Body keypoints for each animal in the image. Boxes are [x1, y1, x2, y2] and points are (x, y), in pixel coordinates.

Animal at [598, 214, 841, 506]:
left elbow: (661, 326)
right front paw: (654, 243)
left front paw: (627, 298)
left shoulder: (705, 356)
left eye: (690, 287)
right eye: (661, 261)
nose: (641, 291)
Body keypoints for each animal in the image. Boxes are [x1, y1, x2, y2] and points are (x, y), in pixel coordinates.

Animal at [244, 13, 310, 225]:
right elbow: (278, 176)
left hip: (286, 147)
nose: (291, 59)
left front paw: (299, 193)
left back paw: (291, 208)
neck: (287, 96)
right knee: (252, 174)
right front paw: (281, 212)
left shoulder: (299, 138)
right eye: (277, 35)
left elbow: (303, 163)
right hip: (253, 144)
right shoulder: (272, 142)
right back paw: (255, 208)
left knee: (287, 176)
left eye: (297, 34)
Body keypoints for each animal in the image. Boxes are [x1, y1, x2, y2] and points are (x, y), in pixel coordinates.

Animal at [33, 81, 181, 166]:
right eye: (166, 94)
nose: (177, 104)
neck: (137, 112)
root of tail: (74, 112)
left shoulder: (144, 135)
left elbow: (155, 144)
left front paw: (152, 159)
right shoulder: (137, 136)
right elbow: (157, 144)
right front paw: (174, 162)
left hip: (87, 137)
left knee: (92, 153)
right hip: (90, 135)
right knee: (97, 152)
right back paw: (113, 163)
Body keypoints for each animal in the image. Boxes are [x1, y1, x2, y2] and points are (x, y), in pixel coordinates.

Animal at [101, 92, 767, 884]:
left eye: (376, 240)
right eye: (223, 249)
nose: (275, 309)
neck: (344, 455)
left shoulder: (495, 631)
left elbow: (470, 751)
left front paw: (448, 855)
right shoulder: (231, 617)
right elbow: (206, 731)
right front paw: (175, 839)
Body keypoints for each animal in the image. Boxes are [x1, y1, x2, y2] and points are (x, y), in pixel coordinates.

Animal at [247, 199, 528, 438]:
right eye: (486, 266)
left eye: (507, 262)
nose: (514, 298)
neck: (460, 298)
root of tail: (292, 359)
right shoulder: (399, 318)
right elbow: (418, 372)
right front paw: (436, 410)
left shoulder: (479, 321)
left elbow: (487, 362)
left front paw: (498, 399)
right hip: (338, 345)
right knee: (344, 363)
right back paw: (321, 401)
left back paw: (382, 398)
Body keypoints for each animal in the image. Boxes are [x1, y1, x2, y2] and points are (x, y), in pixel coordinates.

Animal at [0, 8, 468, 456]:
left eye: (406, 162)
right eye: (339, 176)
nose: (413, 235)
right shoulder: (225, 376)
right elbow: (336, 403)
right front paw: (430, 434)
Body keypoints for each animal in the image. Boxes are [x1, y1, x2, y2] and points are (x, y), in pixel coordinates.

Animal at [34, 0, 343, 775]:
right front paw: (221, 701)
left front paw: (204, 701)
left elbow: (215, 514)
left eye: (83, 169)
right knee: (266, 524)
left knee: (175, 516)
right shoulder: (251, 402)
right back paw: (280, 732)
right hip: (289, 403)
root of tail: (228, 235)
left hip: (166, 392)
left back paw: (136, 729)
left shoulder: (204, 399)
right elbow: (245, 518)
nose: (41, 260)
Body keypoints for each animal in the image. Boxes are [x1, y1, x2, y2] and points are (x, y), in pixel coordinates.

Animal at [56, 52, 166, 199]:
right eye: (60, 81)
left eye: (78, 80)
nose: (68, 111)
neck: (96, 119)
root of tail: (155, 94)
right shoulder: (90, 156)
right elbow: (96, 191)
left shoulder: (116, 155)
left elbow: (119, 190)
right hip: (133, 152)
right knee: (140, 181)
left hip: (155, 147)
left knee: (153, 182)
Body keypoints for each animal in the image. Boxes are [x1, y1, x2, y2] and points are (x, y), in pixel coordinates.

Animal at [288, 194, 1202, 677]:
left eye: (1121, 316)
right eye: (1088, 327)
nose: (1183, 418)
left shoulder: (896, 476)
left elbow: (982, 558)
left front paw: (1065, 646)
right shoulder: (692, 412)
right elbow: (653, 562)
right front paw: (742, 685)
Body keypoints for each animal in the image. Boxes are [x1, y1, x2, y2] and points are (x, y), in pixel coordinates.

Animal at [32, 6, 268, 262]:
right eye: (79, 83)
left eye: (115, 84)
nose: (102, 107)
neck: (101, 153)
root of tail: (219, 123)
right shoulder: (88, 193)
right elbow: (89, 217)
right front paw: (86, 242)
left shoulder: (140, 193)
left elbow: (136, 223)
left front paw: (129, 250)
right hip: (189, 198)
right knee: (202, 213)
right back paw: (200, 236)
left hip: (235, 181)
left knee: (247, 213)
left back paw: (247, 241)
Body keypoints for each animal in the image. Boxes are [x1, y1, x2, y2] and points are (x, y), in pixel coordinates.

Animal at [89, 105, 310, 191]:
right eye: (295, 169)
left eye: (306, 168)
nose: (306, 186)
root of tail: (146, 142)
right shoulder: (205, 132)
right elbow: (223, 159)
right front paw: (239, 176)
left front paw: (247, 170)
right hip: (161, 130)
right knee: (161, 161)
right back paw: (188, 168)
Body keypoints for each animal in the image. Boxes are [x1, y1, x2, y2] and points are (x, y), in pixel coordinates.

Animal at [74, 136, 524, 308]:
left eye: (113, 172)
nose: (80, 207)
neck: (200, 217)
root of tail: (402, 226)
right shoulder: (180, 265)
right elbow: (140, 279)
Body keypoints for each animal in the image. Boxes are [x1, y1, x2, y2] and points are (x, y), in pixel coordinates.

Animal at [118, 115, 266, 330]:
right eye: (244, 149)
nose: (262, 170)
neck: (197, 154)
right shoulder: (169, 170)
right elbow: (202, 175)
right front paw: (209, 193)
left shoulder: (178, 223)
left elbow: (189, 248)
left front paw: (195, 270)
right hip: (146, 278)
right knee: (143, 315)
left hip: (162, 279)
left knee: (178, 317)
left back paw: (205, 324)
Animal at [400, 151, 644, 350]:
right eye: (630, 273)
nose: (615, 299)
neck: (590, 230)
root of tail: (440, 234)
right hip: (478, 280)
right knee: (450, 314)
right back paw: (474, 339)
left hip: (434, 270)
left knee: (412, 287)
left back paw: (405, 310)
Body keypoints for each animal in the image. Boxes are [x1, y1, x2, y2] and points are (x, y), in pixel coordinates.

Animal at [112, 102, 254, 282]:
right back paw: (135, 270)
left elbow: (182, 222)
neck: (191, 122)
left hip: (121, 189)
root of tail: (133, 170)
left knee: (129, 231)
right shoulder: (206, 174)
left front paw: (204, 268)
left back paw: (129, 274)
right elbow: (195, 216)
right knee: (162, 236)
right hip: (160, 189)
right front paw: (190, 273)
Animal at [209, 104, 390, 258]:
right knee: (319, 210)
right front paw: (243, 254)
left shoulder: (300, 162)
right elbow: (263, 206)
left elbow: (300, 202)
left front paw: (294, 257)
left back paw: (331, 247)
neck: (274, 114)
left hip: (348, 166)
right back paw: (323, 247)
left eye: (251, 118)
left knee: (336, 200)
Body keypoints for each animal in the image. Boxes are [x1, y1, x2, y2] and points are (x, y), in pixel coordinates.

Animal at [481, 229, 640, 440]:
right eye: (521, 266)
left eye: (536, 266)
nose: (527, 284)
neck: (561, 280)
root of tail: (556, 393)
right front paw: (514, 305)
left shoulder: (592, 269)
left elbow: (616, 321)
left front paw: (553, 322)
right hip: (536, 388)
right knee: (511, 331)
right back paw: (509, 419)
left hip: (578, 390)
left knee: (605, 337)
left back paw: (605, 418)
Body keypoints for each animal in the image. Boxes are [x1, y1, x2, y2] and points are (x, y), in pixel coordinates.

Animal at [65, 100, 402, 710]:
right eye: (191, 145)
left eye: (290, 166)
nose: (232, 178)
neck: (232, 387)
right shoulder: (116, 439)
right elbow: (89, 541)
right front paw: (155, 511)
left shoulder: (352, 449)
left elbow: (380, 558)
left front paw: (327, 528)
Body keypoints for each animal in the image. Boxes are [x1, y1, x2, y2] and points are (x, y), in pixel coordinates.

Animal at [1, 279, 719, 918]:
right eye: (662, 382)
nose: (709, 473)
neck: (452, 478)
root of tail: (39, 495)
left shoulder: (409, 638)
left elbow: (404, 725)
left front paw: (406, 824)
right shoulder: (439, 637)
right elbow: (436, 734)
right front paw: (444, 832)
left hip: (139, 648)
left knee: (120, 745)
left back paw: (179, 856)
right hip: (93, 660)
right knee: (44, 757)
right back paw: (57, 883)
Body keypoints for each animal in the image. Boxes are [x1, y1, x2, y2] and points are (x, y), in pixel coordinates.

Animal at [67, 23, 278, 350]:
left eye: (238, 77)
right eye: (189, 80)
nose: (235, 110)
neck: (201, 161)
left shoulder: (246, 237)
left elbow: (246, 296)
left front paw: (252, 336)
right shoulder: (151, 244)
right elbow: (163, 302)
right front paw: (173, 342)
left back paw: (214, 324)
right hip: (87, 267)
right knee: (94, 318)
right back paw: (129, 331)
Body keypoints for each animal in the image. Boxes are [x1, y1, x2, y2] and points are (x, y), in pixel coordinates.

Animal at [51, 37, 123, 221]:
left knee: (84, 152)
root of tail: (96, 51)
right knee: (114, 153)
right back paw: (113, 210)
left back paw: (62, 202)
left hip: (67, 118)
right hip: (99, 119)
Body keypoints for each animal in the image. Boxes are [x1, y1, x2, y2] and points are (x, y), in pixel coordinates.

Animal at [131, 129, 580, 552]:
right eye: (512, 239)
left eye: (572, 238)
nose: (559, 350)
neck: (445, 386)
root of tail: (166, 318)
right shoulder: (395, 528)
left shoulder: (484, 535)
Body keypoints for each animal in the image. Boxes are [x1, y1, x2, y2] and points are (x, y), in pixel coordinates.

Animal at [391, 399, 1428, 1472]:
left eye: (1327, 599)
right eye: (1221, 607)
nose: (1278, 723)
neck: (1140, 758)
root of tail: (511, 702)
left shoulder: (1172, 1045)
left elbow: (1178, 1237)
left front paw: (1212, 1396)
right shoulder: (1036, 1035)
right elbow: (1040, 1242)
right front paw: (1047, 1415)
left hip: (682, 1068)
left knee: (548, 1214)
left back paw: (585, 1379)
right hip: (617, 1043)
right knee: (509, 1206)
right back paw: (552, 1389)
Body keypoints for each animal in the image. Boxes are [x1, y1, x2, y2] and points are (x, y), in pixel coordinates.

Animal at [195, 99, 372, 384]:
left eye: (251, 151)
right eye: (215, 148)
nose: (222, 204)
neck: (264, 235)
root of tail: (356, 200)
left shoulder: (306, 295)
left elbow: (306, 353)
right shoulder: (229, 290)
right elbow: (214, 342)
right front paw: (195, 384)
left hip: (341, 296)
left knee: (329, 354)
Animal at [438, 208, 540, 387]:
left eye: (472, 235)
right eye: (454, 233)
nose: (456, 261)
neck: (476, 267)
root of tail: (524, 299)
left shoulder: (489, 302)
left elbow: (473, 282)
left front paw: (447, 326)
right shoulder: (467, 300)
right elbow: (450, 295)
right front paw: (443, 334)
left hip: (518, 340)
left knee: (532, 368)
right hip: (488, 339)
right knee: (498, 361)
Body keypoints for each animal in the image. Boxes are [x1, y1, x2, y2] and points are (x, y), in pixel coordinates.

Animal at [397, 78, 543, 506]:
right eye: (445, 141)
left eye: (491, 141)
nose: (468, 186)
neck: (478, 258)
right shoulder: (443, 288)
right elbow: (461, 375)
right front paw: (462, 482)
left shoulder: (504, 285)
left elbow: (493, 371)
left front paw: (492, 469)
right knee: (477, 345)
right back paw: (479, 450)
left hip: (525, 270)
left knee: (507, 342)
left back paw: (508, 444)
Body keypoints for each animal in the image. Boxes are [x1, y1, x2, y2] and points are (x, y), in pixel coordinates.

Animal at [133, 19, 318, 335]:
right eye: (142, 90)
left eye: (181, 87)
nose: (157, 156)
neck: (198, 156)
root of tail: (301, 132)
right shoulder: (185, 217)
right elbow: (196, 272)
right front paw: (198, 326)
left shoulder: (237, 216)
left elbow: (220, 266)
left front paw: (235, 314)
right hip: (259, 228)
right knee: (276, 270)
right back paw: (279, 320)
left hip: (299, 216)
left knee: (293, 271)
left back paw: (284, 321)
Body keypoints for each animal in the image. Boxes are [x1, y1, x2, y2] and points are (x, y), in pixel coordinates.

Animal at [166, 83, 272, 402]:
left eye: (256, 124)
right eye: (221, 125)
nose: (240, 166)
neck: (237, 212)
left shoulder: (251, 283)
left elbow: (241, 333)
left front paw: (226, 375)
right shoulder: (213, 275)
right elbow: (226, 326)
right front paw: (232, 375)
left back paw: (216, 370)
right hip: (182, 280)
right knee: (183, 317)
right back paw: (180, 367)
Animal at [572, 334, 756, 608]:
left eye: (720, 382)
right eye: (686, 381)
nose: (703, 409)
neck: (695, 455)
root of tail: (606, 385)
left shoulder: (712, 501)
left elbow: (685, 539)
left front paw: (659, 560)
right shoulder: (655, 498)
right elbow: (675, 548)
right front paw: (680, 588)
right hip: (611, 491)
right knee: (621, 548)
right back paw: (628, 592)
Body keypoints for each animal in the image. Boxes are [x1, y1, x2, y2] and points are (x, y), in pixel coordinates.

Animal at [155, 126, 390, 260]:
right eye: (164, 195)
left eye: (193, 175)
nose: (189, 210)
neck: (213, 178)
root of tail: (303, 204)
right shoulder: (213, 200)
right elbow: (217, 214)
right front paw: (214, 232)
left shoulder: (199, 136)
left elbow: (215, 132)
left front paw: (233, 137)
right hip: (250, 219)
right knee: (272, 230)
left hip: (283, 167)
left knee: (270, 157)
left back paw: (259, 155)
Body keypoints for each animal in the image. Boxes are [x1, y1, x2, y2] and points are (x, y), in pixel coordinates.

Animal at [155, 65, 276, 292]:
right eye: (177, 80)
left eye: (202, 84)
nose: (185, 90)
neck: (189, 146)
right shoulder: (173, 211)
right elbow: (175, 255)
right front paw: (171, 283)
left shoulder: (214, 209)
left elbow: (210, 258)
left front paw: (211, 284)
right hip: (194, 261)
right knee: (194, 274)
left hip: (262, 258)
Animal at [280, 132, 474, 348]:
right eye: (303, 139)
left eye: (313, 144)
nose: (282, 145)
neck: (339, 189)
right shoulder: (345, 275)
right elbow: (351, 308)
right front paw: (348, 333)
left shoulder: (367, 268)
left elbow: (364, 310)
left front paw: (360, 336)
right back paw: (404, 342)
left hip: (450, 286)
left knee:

◆ **Problem to solve**
Your answer should be the lines of the listing above between the line holding "left elbow: (220, 266)" and the line holding "right shoulder: (173, 211)", inclusive, restated word for word and alone.

◆ **Your solution**
left elbow: (220, 266)
left front paw: (235, 314)
right hip: (259, 228)
right knee: (276, 270)
right back paw: (279, 320)
left hip: (299, 216)
left knee: (293, 271)
left back paw: (284, 321)
Body keypoints for each animal in the image. Boxes are [x1, y1, x2, y2] and points are (x, y), in pixel coordinates.

Animal at [166, 83, 272, 402]:
left eye: (256, 124)
right eye: (221, 125)
nose: (240, 166)
neck: (237, 212)
left shoulder: (251, 283)
left elbow: (241, 333)
left front paw: (226, 375)
right shoulder: (213, 275)
right elbow: (226, 326)
right front paw: (232, 375)
left back paw: (216, 370)
right hip: (182, 280)
right knee: (183, 317)
right back paw: (180, 367)
Animal at [572, 334, 756, 608]:
left eye: (720, 382)
right eye: (686, 381)
nose: (703, 409)
neck: (695, 455)
root of tail: (606, 385)
left shoulder: (712, 501)
left elbow: (685, 539)
left front paw: (659, 560)
right shoulder: (655, 498)
right elbow: (675, 548)
right front paw: (680, 588)
right hip: (611, 491)
right knee: (621, 548)
right back paw: (628, 592)
Body keypoints for each animal in the image. Boxes are [x1, y1, x2, y2] and points are (x, y), in pixel coordinates.

Animal at [155, 126, 390, 260]:
right eye: (164, 195)
left eye: (193, 175)
nose: (189, 210)
neck: (213, 178)
root of tail: (303, 204)
right shoulder: (213, 200)
right elbow: (217, 214)
right front paw: (214, 232)
left shoulder: (199, 136)
left elbow: (215, 132)
left front paw: (233, 137)
right hip: (250, 219)
right knee: (272, 230)
left hip: (283, 167)
left knee: (270, 157)
left back paw: (259, 155)
Body keypoints for each animal in the image. Boxes are [x1, y1, x2, y2] and points are (x, y), in pixel coordinates.

Animal at [155, 65, 276, 292]:
right eye: (177, 80)
left eye: (202, 84)
nose: (185, 90)
neck: (189, 146)
right shoulder: (173, 211)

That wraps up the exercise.